Results: Without even being told to, the volunteers began writing and manipulating pages. It was often noted that the volunteers "played" with the device and its features for longer than necessary to perform individual tasks. Not to the authors' surprise, none of the volunteers discovered all of the capabilities (such as page creation or deletion) without instruction. A lot of the features (for example, page clipping) were sought of as unnatural and unnecessary by the volunteers. Users really enjoyed having the "step-by-step" process for math-related work rather than just inputting a question and getting an answer spit out at them. This way, the users can see the steps taken to achieve an answer.

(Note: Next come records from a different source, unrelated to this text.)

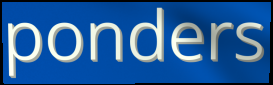
ponders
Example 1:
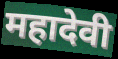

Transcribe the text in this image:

महादेवी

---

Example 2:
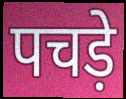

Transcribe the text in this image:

पचड़े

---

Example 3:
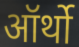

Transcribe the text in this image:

ऑर्थो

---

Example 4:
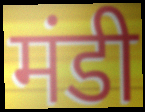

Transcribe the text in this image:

मंडी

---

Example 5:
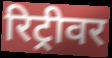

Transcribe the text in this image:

रिट्रीवर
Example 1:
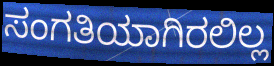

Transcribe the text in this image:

ಸಂಗತಿಯಾಗಿರಲಿಲ್ಲ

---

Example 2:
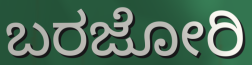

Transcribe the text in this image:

ಬರಜೋರಿ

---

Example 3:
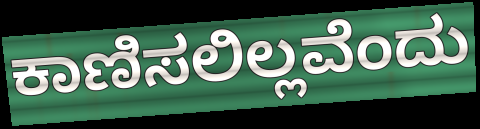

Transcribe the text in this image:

ಕಾಣಿಸಲಿಲ್ಲವೆಂದು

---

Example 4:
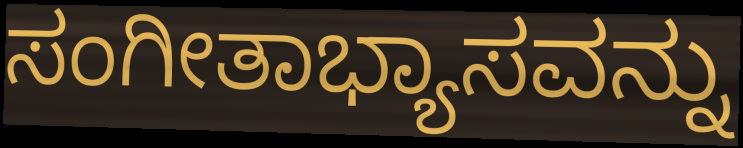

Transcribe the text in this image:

ಸಂಗೀತಾಭ್ಯಾಸವನ್ನು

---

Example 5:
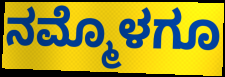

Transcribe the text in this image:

ನಮ್ಮೊಳಗೂ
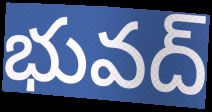
భువద్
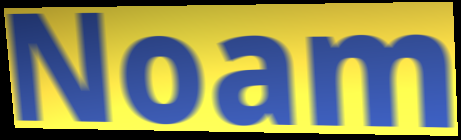
Noam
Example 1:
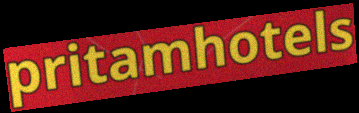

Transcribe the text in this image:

pritamhotels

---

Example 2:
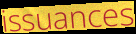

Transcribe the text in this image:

issuances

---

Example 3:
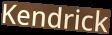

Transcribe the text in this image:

Kendrick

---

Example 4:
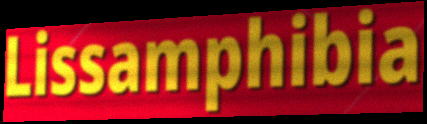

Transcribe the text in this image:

Lissamphibia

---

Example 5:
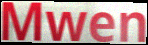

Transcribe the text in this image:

Mwen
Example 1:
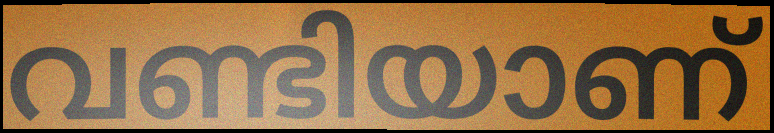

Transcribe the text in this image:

വണ്ടിയാണ്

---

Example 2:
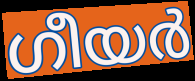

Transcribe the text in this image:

ഗീയർ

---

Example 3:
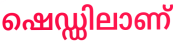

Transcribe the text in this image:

ഷെഡ്ഡിലാണ്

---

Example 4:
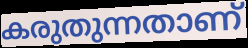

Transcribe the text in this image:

കരുതുന്നതാണ്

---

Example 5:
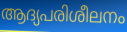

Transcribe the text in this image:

ആദ്യപരിശീലനം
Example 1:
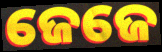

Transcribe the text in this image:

ଜେଜେ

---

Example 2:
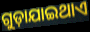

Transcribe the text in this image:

ଗୁଡ଼ାଯାଇଥାଏ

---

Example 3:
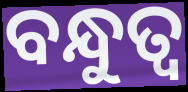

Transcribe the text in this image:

ବନ୍ଧୁତ୍ୱ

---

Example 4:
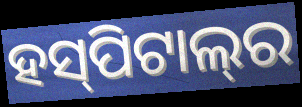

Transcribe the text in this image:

ହସ୍‍ପିଟାଲ୍‍ର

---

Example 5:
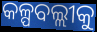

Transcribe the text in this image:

କଳ୍ପବଲ୍ଲୀକୁ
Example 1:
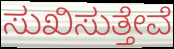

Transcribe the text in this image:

ಸುಖಿಸುತ್ತೇವೆ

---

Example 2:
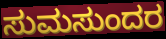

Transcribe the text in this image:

ಸುಮಸುಂದರ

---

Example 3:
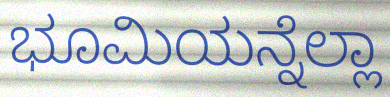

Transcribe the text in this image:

ಭೂಮಿಯನ್ನೆಲ್ಲಾ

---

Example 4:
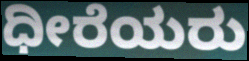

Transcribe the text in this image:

ಧೀರೆಯರು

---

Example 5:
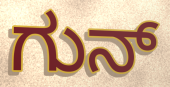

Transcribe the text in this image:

ಗುನ್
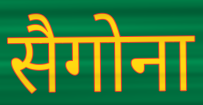
सैगोना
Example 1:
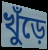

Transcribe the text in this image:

খুঁড়ে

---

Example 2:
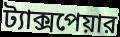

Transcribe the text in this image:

ট্যাক্সপেয়ার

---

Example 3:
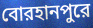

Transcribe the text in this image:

বোরহানপুরে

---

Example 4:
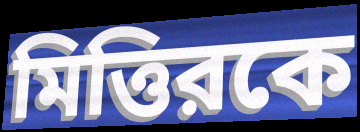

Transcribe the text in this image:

মিত্তিরকে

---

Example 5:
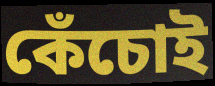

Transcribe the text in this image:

কেঁচোই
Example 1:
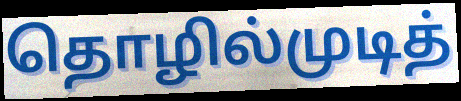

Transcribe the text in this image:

தொழில்முடித்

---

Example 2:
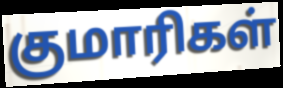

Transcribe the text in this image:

குமாரிகள்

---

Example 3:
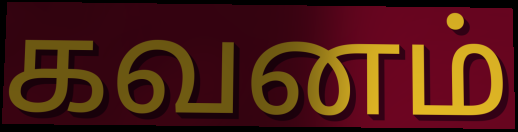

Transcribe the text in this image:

கவனம்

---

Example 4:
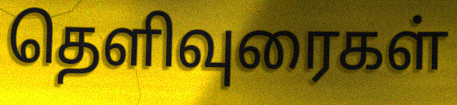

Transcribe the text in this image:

தெளிவுரைகள்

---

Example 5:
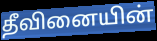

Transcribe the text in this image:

தீவினையின்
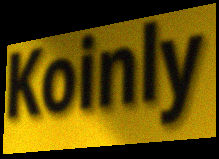
Koinly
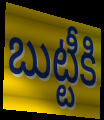
బుట్టీకి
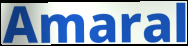
Amaral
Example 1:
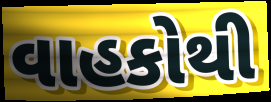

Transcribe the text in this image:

વાહકોથી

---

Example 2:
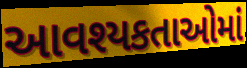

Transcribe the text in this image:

આવશ્યકતાઓમાં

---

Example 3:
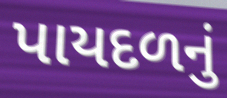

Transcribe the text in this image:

પાયદળનું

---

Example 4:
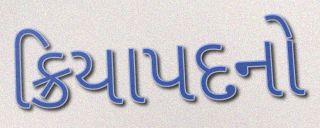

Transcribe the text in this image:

ક્રિયાપદનો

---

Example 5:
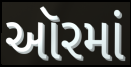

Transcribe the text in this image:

ઑરમાં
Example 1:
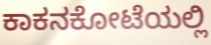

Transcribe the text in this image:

ಕಾಕನಕೋಟೆಯಲ್ಲಿ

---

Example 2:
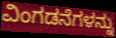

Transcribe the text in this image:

ವಿಂಗಡನೆಗಳನ್ನು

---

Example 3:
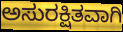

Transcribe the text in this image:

ಅಸುರಕ್ಷಿತವಾಗಿ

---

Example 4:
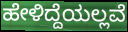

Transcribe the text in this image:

ಹೇಳಿದ್ದೆಯಲ್ಲವೆ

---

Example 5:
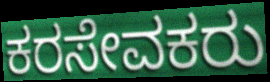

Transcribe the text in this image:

ಕರಸೇವಕರು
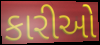
કારીઓ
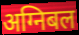
अग्निबल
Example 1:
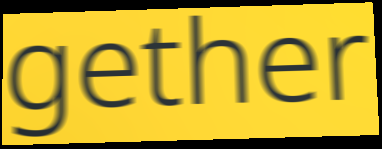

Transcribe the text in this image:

gether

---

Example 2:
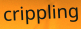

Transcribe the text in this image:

crippling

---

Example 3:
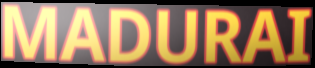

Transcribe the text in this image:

MADURAI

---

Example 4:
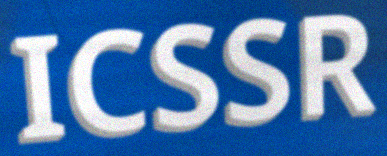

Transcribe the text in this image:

ICSSR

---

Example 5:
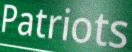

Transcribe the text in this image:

Patriots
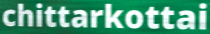
chittarkottai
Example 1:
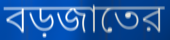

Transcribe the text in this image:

বড়জাতের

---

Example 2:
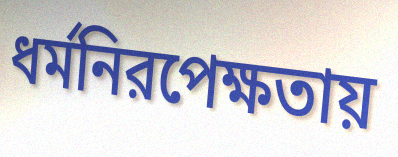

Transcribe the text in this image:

ধর্মনিরপেক্ষতায়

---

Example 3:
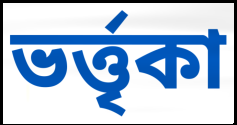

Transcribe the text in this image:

ভর্ত্তৃকা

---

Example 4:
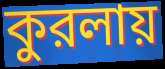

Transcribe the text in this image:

কুরলায়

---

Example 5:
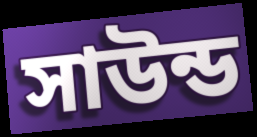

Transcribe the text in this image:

সাউন্ড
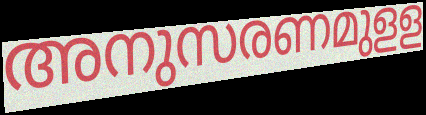
അനുസരണമുളള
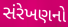
સંરેખણનો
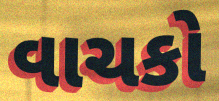
વાચકો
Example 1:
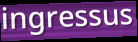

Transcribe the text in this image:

ingressus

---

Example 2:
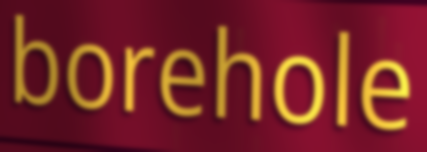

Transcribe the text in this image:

borehole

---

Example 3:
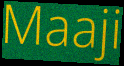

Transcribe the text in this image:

Maaji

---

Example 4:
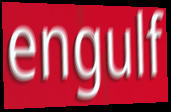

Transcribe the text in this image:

engulf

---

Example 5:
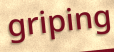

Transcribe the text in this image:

griping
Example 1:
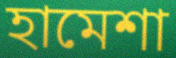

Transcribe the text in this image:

হামেশা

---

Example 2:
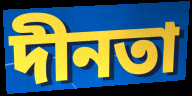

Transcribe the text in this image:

দীনতা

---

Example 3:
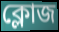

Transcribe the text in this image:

ক্লোজ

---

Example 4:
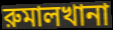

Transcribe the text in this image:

রুমালখানা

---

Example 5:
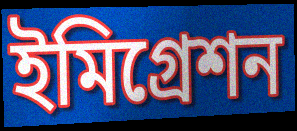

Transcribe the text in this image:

ইমিগ্রেশন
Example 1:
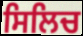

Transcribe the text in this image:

ਸਿਲਿਚ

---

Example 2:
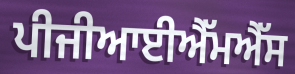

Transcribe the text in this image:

ਪੀਜੀਆਈਐੱਮਐੱਸ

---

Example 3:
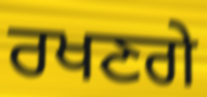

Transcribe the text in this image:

ਰਖਣਗੇ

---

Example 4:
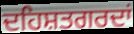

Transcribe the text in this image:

ਦਹਿਸ਼ਤਗਰਦਾਂ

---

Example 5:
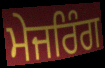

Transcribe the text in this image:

ਮੇਜਰਿੰਗ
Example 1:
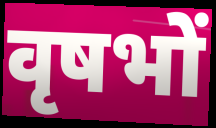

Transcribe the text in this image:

वृषभों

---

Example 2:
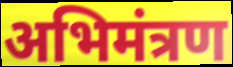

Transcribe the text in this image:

Contents: In this paper, four men (the authors) sought to show off their created work which they called "Hands-OnMath". They tested it out in practical situations with typical users other than themselves by recruiting random volunteers from the university to come in and be a part of their experiement to measure the success of their creation. After each experiment was conducted, results were gathered. The whole point of this was to see whether the technologies of a pen and paper and of a CAS (computer algebra system) could be merged and implemented as one (since each technology has its own advantages and disadvantages).

Discussion:
I believe that this creation definitely has a future and that this paper was somewhat interesting. I would tend to agree with a lot of the volunteers in that some gestures (such as manipulating data on a page) do not need a bi-manual action. The implementation of this device could use some work, in my opinion, but the device itself is a great proponent to mathematics and to the efficiency of working problems out. These guys seemed to have thought of a smart and simple way to change from a "stylus" to a "selector" per say, and to also incorporate error compensation into the way they implemented this system. One example of this is the page deletion technique that they implemented. I love how (to delete a page) you must drag the page off the screen, and then back on into the trash can rather than just off the screen. After all, you might just want the page out of the way instead of deleted. I also like the palm rejection technique. Because for people like me, I like to rest my hand on the page that I'm working on so I don't want the program to think I'm trying to do something that I'm not all of the time.